Tutto, pertanto, dai preparativi all’uccisione, dalla preparazione dei prosciutti al pasto finale, assume l’aspetto di un rito sentito e partecipato. Dietro alla teatralizzazione e alla ritualità, presenti nelle scene tecniche della macellazione, dei procedimenti di conservazione e dell’uso alimentare delle varie parti del maiale, forse si vuole nascondere il fatto che tutto si svolge secondo la crudele legge della mors tua vita mea. Ma crudele era anche la vita dei contadini di una volta molto più vicina alle vicende, anch’esse dure e dolorose, della Natura.

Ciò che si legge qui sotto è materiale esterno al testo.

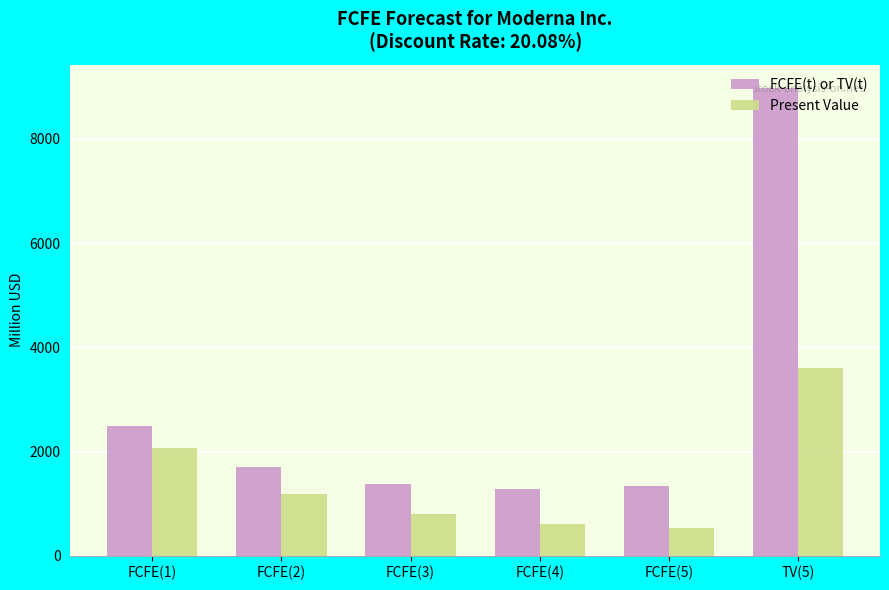

Reading left to right, list all the values displayed in this chart.

FCFE(t) or TV(t): FCFE(1)=2493	FCFE(2)=1712	FCFE(3)=1380	FCFE(4)=1277	FCFE(5)=1335	TV(5)=8977
Present Value: FCFE(1)=2076	FCFE(2)=1187	FCFE(3)=797	FCFE(4)=614	FCFE(5)=535	TV(5)=3595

Anche in questa teatralizzazione della lavorazione delle carni del maiale, più che della sua uccisione, al di là degli elementi rituali, c’è da notare la puntualità con cui è descritto sia il lavoro del Norcino sia i modi con cui la Moglie dice di voler cucinare le varie parti dell’animale. In una situazione di grande precarietà alimentare non ci si può permettere il lusso di non utilizzare o di sciupare anche una parte minima di tutto quel ben di dio. Da qui la necessità di ribadire puntualmente le azioni da fare per non dimenticarne nessuna, come nella proposta di matrimonio il pretendente ribadisce pubblicamente quali devono essere le doti di un onesto lavoratore e cittadino che vuole metter su famiglia.
È straordinario, infine, trovare la somiglianza del concetto espresso dal Capo famiglia per spiegare il motivo della morte del maiale (Pecché quanno more uno – po’ ne nasce un altro), con quello, incommensurabilmente diverso e più tragico, con il quale Alcide Cervi commemorò la morte dei suoi sette figli: «Dopo un raccolto ne viene un altro. Tiriamo avanti». Mi pare, tenute le debite distanze, che a dettare le due frasi sia stata la stessa filosofia contadina che accetta le leggi naturali relative al ciclo vitale e agli stretti legami tra la vita e la morte.